Sunday, March 20, 2011

The Blog with the co-habitating.....

Co-habitate.
Definition: to live together, though not married; cohabit

That online dictionary does not mince words.

I'm not sure if I have mentioned Mr. X before. I don't think I have. Actually I know that I haven't. I have alluded to something happening in my life. But never actually spelled it out. Let me set the scene.

About 6 years ago my marriage of 16 years, ended. Boy child and I set about making a life for ourselves in our new little home. There was an on-again/off-again "friend" who would take me out to dinner and places on the nights/days that Boy Child would spend with his father. Nothing drastic, just some company.

In January of 2010, when a long distance (read: internet) romance was slowly breaking my heart, in sauntered Mr. X from stage left.

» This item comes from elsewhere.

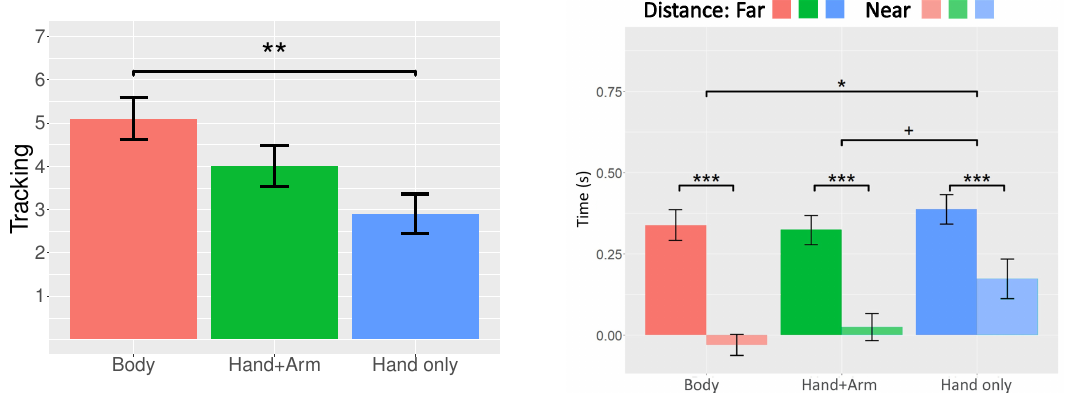
Figure 7. ( Left ) Result of Q2 (Tracking); and ( right ) result of time difference. All error bars represent standard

We are polar opposites. He is fit and active and loves sports and exercise. My idea of exercise is to not take an afternoon nap. He is social and a conversationalist and passionate and rather um loud. I am quiet, shy in big groups, too lazy to actually be passionate about much. He is a fly by the seat of your pants, take everything as it comes, stresses about nothing kinda guy. I am an anally retentive, OCD sufferer who stresses about everything. He hoards treasures everything. EVERYTHING. I am a chucker. He constantly takes me out of my comfort zone. We clicked.

We dated. Boy child never having seen his mother with a "boyfriend", adapted. Time went by and everything just felt easy. Right. The months merged into each other and it felt like Mr. X and I had been together for an eternity.

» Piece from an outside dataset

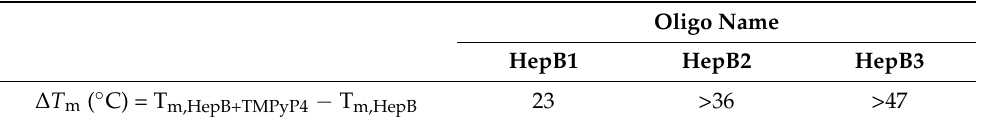
Table 4. Temperature stabilization of HepB variants by the cationic porphyrin TMPyP4. All experi- ments were performed in the presence of potassium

We decided, with Boy Child's consultation and ultimate blessing, that Mr. X would "cohabit" with us. That was November 2010.

"Cohabiting" between two fully grown, independent adults is not as easy as I thought it would be........to be continued.

The Blog with the hot flush.....

Although it may just have been because it was warmish outside and I was cooking in the kitchen.

Although everybody else in the house was coolish or "comfortable".

Although at 42 I have been told that at any MOMENT crap like this could start.

A hot feeling invading your body bringing with it sweat from various pores on your body (I don't think I can actually use the term "hot flush") when combined with Mr. I'mNotReallyHardofHearingIActuallyLiketoHavetheTelevisionVolumeUpThisLoudJustCos channel surfing in the next room, actually pushes one over the edge of sanity. At the very least it pushed me to take sanctuary in the cool, dark, quiet space of my bedroom.

In my sanctuary I called upon all the feminine presences to sooth me and walk me through this next phase in my life. What no doubt will be another spiritual and mind enhancing experience, kinda like um I dunno say .... CHILDBIRTH.

Not on your farking life.

First thing Monday my doc gonna give me every available hormone known to man.

Menopause you can kiss my slightly overweight, cellulited, closer to the ground than ever before, arse.